• _What is expected_
Reproduce exactly, and exclusively, the lines from the line containing "text [177, 1545, 1152, 1607]" through the final line of the listing below.

─── Data for processing

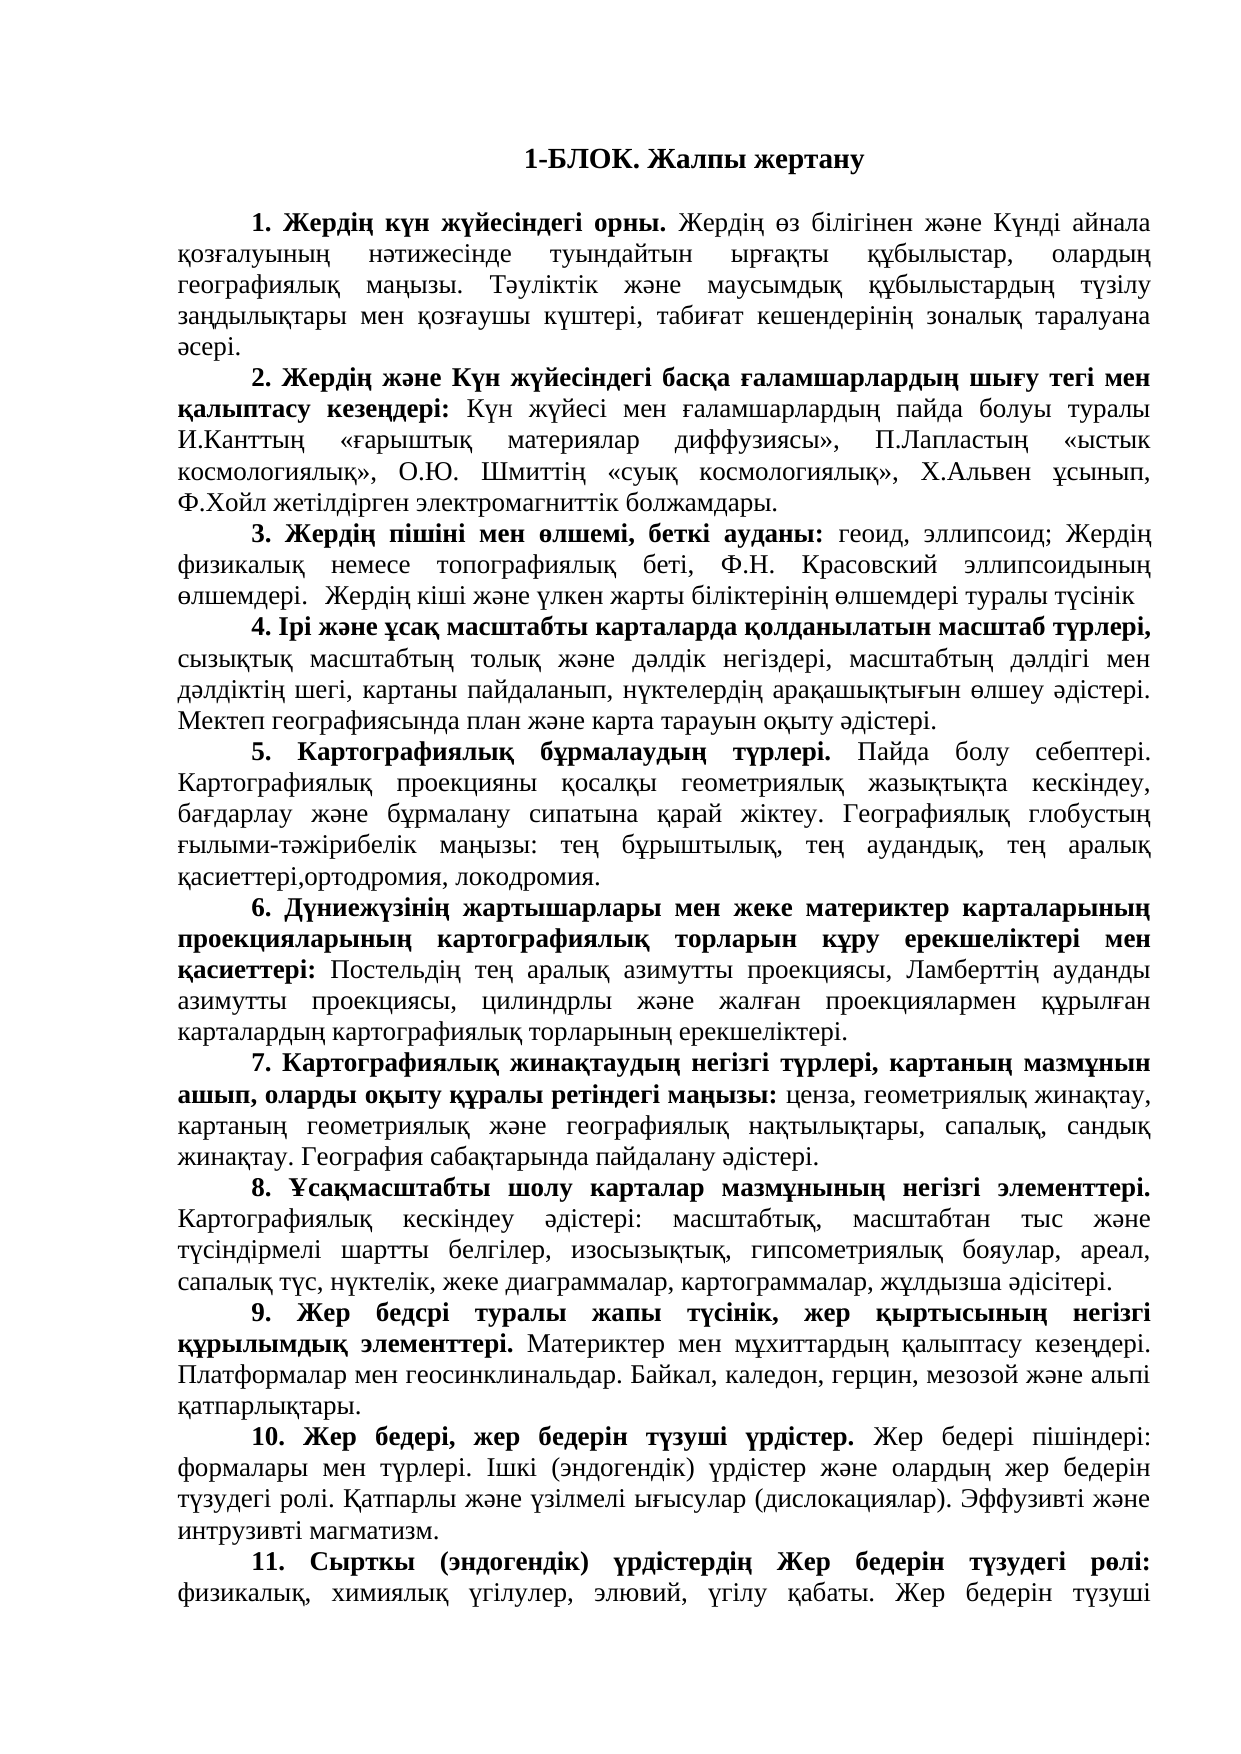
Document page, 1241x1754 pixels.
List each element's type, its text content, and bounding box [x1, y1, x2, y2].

text 2. Жердің және Күн жүйесіндегі басқа ғаламшарлардың шығу тегі мен қалыптасу кезеңдері: Күн жүйесі мен ғаламшарлардың пайда болуы туралы И.Канттың «ғарыштық материялар диффузиясы», П.Лапластың «ыстык космологиялық», О.Ю. Шмиттің «суық космологиялық», Х.Альвен ұсынып, Ф.Хойл жетілдірген электромагниттік болжамдары. [177, 361, 1152, 517]
text 1-БЛОК. Жалпы жертану [177, 141, 1152, 174]
text 9. Жер бедсрі туралы жапы түсінік, жер қыртысының негізгі құрылымдық элементтері. Материктер мен мұхиттардың қалыптасу кезеңдері. Платформалар мен геосинклинальдар. Байкал, каледон, герцин, мезозой және альпі қатпарлықтары. [177, 1296, 1152, 1420]
text 4. Ірі және ұсақ масштабты карталарда қолданылатын масштаб түрлері, сызықтық масштабтың толық және дәлдік негіздері, масштабтың дәлдігі мен дәлдіктің шегi, картаны пайдаланып, нүктелердің арақашықтығын өлшеу әдістері. Мектеп географиясында план және карта тарауын оқыту әдістері. [177, 611, 1152, 735]
text 3. Жердің пішіні мен өлшемі, беткі ауданы: геоид, эллипсоид; Жердің физикалық немесе топографиялық беті, Ф.Н. Красовский эллипсоидының өлшемдері. Жердің кіші және үлкен жарты біліктерінің өлшемдері туралы түсінік [177, 517, 1152, 611]
text 8. Ұсақмасштабты шолу карталар мазмұнының негізгі элементтері. Картографиялық кескіндеу әдістері: масштабтық, масштабтан тыс және түсіндірмелі шартты белгілер, изосызықтық, гипсометриялық бояулар, ареал, сапалық түс, нүктелік, жеке диаграммалар, картограммалар, жұлдызша әдісітері. [177, 1171, 1152, 1296]
text 10. Жер бедері, жер бедерін түзуші үрдістер. Жер бедері пішіндері: формалары мен түрлері. Ішкі (эндогендік) үрдістер және олардың жер бедерін түзудегі poлi. Қатпарлы және үзілмелі ығысулар (дислокациялар). Эффузивті және интрузивті магматизм. [177, 1420, 1152, 1545]
text 7. Картографиялық жинақтаудың негізгі түрлері, картаның мазмұнын ашып, оларды оқыту құралы ретіндегі маңызы: ценза, геометриялық жинақтау, картаның геометриялық және географиялық нақтылықтары, сапалық, сандық жинақтау. География сабақтарында пайдалану әдістері. [177, 1047, 1152, 1171]
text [177, 1545, 1152, 1607]
text 5. Картографиялық бұрмалаудың түрлері. Пайда болу себептері. Картографиялық проекцияны қосалқы геометриялық жазықтықта кескіндеу, бағдарлау және бұрмалану сипатына қарай жіктеу. Географиялық глобустың ғылыми-тәжірибелік маңызы: тең бұрыштылық, тең аудандық, тең аралық қасиеттері,ортодромия, локодромия. [177, 735, 1152, 891]
text 1. Жердің күн жүйесіндегі орны. Жердің өз білігінен және Күнді айнала қозғалуының нәтижесінде туындайтын ырғақты құбылыстар, олардың географиялық маңызы. Тәуліктік және маусымдық құбылыстардың түзілу заңдылықтары мен қозғаушы күштері, табиғат кешендерінің зоналық таралуана әсері. [177, 206, 1152, 361]
text 6. Дүниежүзінің жартышарлары мен жеке материктер карталарының проекцияларының картографиялық торларын кұру ерекшеліктері мен қасиеттері: Постельдің тең аралық азимутты проекциясы, Ламберттің ауданды азимутты проекциясы, цилиндрлы және жалған проекциялармен құрылған карталардың картографиялық торларының ерекшеліктері. [177, 891, 1152, 1047]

──────

• _Finished exercise_
text [177, 1545, 1152, 1607]
text 5. Картографиялық бұрмалаудың түрлері. Пайда болу себептері. Картографиялық проекцияны қосалқы геометриялық жазықтықта кескіндеу, бағдарлау және бұрмалану сипатына қарай жіктеу. Географиялық глобустың ғылыми-тәжірибелік маңызы: тең бұрыштылық, тең аудандық, тең аралық қасиеттері,ортодромия, локодромия. [177, 735, 1152, 891]
text 1. Жердің күн жүйесіндегі орны. Жердің өз білігінен және Күнді айнала қозғалуының нәтижесінде туындайтын ырғақты құбылыстар, олардың географиялық маңызы. Тәуліктік және маусымдық құбылыстардың түзілу заңдылықтары мен қозғаушы күштері, табиғат кешендерінің зоналық таралуана әсері. [177, 206, 1152, 361]
text 6. Дүниежүзінің жартышарлары мен жеке материктер карталарының проекцияларының картографиялық торларын кұру ерекшеліктері мен қасиеттері: Постельдің тең аралық азимутты проекциясы, Ламберттің ауданды азимутты проекциясы, цилиндрлы және жалған проекциялармен құрылған карталардың картографиялық торларының ерекшеліктері. [177, 891, 1152, 1047]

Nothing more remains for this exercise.